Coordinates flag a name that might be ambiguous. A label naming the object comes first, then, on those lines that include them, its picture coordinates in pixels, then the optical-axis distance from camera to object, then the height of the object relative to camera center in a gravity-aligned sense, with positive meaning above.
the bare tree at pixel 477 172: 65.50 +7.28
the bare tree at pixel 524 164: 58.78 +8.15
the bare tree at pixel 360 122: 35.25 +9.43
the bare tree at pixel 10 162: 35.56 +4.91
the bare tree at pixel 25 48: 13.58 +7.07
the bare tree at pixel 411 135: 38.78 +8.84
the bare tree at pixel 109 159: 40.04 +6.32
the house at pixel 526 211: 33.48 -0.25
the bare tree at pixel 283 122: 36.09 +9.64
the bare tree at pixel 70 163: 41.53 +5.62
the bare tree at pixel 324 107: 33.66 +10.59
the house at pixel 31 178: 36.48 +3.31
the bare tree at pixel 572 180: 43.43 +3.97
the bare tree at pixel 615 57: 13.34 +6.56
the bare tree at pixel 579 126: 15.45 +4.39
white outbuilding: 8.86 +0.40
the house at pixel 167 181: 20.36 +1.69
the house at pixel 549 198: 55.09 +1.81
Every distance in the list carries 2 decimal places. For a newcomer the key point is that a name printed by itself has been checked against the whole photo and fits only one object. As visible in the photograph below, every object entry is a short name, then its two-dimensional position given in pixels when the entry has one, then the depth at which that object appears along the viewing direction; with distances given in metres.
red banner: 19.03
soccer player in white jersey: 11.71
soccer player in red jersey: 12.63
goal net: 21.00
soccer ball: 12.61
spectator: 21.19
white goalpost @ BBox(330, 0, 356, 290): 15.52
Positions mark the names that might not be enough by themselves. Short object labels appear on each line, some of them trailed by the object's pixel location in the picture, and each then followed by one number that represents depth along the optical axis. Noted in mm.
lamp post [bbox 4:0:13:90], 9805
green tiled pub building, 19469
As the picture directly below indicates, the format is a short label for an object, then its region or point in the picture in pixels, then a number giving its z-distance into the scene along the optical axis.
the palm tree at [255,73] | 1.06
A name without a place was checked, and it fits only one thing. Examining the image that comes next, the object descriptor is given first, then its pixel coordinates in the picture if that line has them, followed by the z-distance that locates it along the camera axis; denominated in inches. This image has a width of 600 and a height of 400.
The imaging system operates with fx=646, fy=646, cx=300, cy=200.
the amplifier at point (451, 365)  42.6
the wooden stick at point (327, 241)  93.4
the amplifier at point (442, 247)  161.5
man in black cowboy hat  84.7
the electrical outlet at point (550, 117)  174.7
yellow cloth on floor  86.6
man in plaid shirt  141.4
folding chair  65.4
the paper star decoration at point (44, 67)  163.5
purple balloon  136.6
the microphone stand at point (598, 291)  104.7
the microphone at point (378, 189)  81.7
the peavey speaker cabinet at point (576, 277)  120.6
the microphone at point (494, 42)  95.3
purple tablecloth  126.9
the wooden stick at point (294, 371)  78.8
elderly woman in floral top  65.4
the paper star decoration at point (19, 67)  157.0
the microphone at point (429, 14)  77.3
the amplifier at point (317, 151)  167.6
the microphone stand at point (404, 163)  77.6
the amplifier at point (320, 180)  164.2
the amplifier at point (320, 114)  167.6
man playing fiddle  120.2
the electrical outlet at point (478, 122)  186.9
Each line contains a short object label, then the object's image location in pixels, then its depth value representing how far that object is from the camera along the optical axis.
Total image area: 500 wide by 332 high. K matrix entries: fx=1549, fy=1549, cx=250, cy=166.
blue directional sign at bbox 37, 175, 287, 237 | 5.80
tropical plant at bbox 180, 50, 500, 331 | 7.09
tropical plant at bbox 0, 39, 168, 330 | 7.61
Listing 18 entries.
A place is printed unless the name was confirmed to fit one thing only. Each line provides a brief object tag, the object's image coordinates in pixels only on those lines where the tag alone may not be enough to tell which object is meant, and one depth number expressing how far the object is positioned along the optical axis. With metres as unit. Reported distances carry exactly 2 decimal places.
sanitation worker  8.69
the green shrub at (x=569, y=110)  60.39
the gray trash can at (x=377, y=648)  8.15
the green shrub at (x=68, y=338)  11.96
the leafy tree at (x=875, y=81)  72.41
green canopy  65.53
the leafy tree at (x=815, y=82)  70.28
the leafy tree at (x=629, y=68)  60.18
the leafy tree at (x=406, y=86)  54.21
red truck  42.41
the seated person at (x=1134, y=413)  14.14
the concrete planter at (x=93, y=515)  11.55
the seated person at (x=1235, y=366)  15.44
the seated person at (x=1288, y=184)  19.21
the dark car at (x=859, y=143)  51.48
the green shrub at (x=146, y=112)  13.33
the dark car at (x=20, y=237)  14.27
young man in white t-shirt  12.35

• • • •

* _Work to be completed_: Copy each line from the records above that includes the string "wooden".

* _Answer area_:
the wooden stick at point (327, 241)  93.4
the wooden stick at point (294, 371)  78.8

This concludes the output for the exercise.